From KERA News:
Most North Texas high school seniors have graduated by now — with all the tears and happiness that life transition entails. Meanwhile, seniors in music theater programs have had one more ritual to perform: their last school show.
But at J. J. Pearce High School in Richardson their very last show is still to come — later this month, in Indiana.
Pearce theater students were recently working on their world premiere of a student version of the movie musical, Mean Girls. Heather Biddle, the school’s theater director, called their rehearsal to order.
“All right,” she yelled over the chatter, getting the attention of actors and crew in the cavernous auditorium. “Our game plan today is we’re gonna work through act two.”
Putting together any high school show can seem like barely organized madness. In addition to directing such shows, Biddle teaches the theater classes and runs the theater summer camps, which can attract as many as 60 kids.
When asked how does she ever calm down, Biddle considered for a moment: “I don’t.”
But this year, the madness reached a new level for these students. They actually were rehearsing at Richardson High School. The Pearce campus is undergoing a multi-million dollar overhaul. So throughout the past year, these students haven’t had a theater. They didn’t have a rehearsal space.
Heather Biddle didn’t even have an office.
“We spent the entire year in a locker room,” she said. “It actually had ‘boys locker room’ still on the outside.”
“We turned it into a black box theater,” said Rhys Flynn, who described himself as a Pearce junior-turning-senior. “I think it might’ve been a football locker room. So it has kind of a nice stench to it that we’ve had to defuse with oils everyday.”
“We called it the lockerbox,” said Bella Denissen. “And we also rehearsed in this warehouse off-campus and in different, like, gyms and cafeterias.”
Denissen is a senior and a lead performer in the production of Mean Girls — she was nominated as an outstanding performer by the Broadway Dallas High School Musical Theater Awards. Denissen said the experience of her final high school year resembled – well, it was kind of like professional theater. The students were getting re-writes and learning them on the spot, having to adapt to different spaces.
And ultimately, they were opening a premiere.
“There’re definitely times where it was super-stressful,” she said. “But it’s just been really exciting.”
Jacob Merschel, a senior and the show’s other lead performer, agreed.
“It felt like we were just doing so much theater, that’s all my brain was, like, focused on.
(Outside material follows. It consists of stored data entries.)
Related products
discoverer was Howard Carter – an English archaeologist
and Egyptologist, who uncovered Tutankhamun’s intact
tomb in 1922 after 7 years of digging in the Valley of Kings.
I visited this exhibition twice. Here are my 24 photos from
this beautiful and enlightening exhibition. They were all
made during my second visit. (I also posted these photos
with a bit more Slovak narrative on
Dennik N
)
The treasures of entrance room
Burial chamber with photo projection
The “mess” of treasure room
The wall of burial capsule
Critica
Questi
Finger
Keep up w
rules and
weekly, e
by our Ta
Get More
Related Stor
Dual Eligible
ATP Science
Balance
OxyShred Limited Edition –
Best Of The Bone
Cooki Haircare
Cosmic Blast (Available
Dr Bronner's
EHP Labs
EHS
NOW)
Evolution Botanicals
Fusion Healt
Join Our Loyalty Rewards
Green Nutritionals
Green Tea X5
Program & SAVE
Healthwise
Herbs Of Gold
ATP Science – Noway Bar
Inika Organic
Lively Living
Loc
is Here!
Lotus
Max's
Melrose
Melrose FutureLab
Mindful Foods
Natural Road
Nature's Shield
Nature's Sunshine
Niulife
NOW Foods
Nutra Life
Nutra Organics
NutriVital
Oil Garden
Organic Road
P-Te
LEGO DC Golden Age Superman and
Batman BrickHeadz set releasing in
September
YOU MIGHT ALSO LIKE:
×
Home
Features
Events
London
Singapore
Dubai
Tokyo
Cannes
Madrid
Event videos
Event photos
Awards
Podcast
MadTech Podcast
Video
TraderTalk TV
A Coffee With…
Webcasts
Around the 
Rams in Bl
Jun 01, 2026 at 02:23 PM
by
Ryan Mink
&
It was awesome though, y’know? Like, the locker room and things? It didn’t slow us down.”
J. J. Pearce’s theater program does stand out. For one thing, Biddle said, “we don’t have just the theater kid. Our kids are football players, basketball players. They’re athletes.”
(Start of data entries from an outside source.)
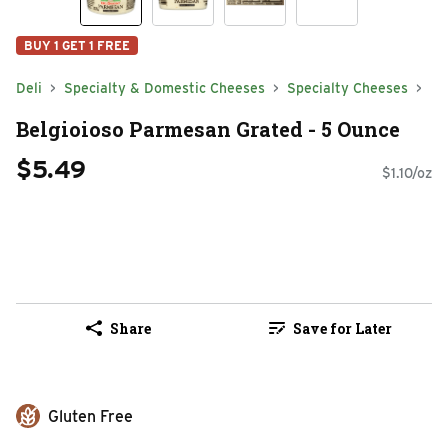
BUY 1 GET 1 FREE
Deli
Specialty & Domestic Cheeses
Specialty Cheeses
Belgioioso Parmesan Grated - 5 Ounce
$5.49
$1.10/oz
Share
Save for Later
Gluten Free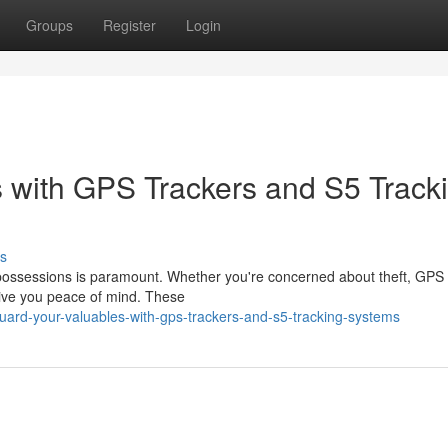
Groups
Register
Login
 with GPS Trackers and S5 Track
s
 possessions is paramount. Whether you're concerned about theft, GPS 
 give you peace of mind. These
uard-your-valuables-with-gps-trackers-and-s5-tracking-systems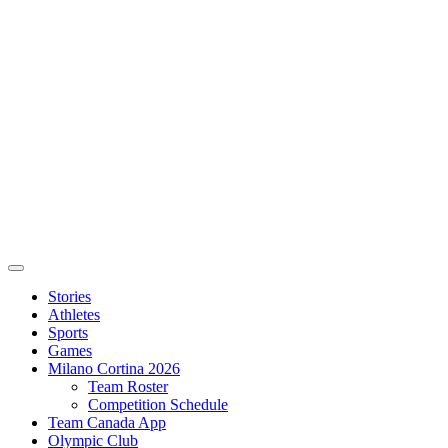
Stories
Athletes
Sports
Games
Milano Cortina 2026
Team Roster
Competition Schedule
Team Canada App
Olympic Club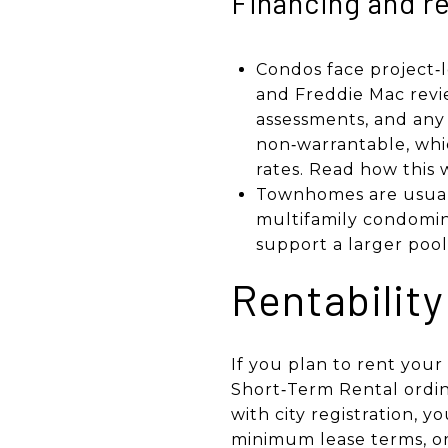
Financing and re
Condos face project‑l
and Freddie Mac revie
assessments, and any cr
non‑warrantable, whi
rates. Read how this 
Townhomes are usuall
multifamily condomin
support a larger pool
Rentability
If you plan to rent your
Short‑Term Rental ordin
with city registration, 
minimum lease terms, or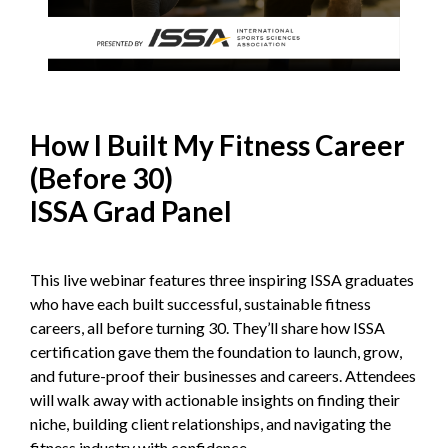
How I Built My Fitness Career
(Before 30)
ISSA Grad Panel
This live webinar features three inspiring ISSA graduates
who have each built successful, sustainable fitness
careers, all before turning 30. They’ll share how ISSA
certification gave them the foundation to launch, grow,
and future-proof their businesses and careers. Attendees
will walk away with actionable insights on finding their
niche, building client relationships, and navigating the
fitness industry with confidence.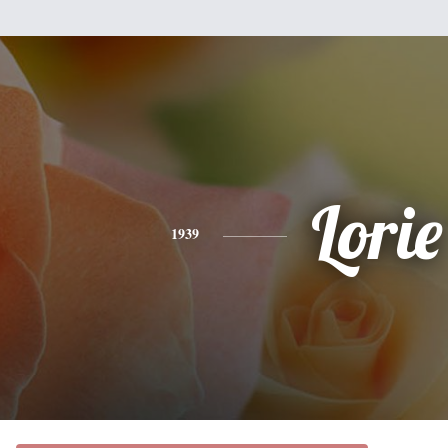
Lorie
1939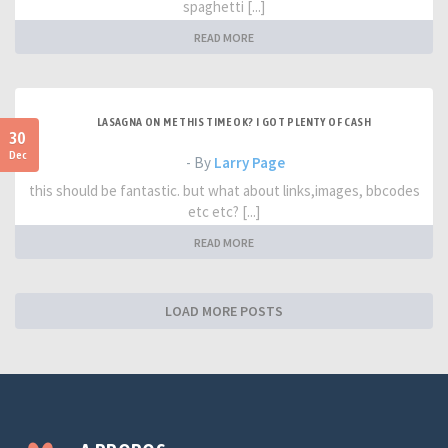
spaghetti [...]
READ MORE
LASAGNA ON ME THIS TIME OK? I GOT PLENTY OF CASH
30
Dec
- By
Larry Page
this should be fantastic. but what about links,images, bbcodes
etc etc? [...]
READ MORE
LOAD MORE POSTS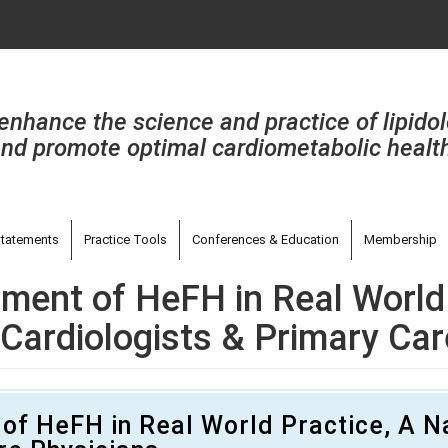
enhance the science and practice of lipido
nd promote optimal cardiometabolic healt
tatements
Practice Tools
Conferences & Education
Membership
ment of HeFH in Real World 
Cardiologists & Primary Car
of HeFH in Real World Practice, A N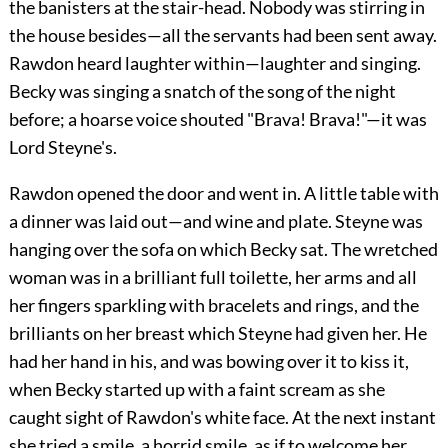
the banisters at the stair-head. Nobody was stirring in
the house besides—all the servants had been sent away.
Rawdon heard laughter within—laughter and singing.
Becky was singing a snatch of the song of the night
before; a hoarse voice shouted "Brava! Brava!"—it was
Lord Steyne's.
Rawdon opened the door and went in. A little table with
a dinner was laid out—and wine and plate. Steyne was
hanging over the sofa on which Becky sat. The wretched
woman was in a brilliant full toilette, her arms and all
her fingers sparkling with bracelets and rings, and the
brilliants on her breast which Steyne had given her. He
had her hand in his, and was bowing over it to kiss it,
when Becky started up with a faint scream as she
caught sight of Rawdon's white face. At the next instant
she tried a smile, a horrid smile, as if to welcome her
In fact, Biddle cited her predecessor, Lynn Zednick Shaw — nicknamed Zed — for picking out talent wherever she found it.
“There’s a story,” Biddle said, “when Zed walked on the baseball field and she said, ‘You. I heard you sing. Come here.'”
That student, Will Hughes, is now an opera baritone. He’s performed with the Santa Fe Opera.
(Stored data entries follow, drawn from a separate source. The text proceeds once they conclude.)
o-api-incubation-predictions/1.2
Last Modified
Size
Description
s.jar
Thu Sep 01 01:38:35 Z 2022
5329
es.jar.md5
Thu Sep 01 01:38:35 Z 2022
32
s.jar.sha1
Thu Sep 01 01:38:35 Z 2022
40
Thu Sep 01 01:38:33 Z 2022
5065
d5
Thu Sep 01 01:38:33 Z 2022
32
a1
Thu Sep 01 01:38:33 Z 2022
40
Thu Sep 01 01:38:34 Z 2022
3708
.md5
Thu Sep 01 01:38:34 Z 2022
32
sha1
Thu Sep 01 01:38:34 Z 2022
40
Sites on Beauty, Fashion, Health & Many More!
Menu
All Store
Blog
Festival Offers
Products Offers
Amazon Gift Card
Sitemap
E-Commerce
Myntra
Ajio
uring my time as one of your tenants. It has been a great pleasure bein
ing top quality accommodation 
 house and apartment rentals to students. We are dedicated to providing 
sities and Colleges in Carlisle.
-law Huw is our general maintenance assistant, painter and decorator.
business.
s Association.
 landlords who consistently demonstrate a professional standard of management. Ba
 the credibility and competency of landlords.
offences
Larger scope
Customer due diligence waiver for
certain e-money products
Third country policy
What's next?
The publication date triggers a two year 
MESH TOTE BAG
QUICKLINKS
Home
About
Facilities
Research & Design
Most athlete performers don’t end up singing La bohème. But they could perform in a world premiere. Pearce has become a proving ground for school adaptations of Broadway shows. These student versions are generally adapted with the cooperation of the Broadway show’s original creators, lyricists, composers. Then these “pilot productions” are tried out at select schools in different regions around the country.
So Pearce has premiered the high school adaptations of Mean Girls and Blood Brothers. Biddle herself worked to get the world premiere of the off-Broadway musical, Heathers. Much like Mean Girls, that show-adapted-from-a-film has a very dedicated, female fan base, evident from the national attention both have received.
But such shows also make programming sense: Female students generally outnumber the males in high school theater classes. So with plenty of female roles, these shows are easier to cast.
As a counter-example, Biddle cites Shakespeare in Love — which was more an adapted film with music than a full-fledged musical. But it featured more male roles. And Pearce was one of a handful of schools across the country that premiered it. (You can watch a video about the show.)
Again, Biddle credits Zed with having the skills and the foresight to be one of the first theater teachers to take on big, challenging shows like Miss Saigon — challenging not just in mature material but also in cost and production design.
“Everyone else felt we do theater to do some nice, like, educational shows,” she said, “and she always felt there was more.”
“Theater’s big,” said Jacob Merschel, who like Denissen, was nominated for outstanding lead performer by the Broadway Dallas High School Musical Theater Awards.
“It’s bigger than, like, being on the stage,” he said. “It’s a community. And it’s a place to be yourself and grow. And here nurtures that. So, I don’t know, I feel like I accomplished something by being here.”
High school shows typically wrap up their brief runs right around graduation in May. But the Pearce students have yet another last performance to give later this month. Mean Girls is one of only seven stage productions in the country invited to perform at the International Thespian Festival in Indiana.
And for the cast of a high school show — a show that started in a locker room — it probably doesn’t get much bigger than that.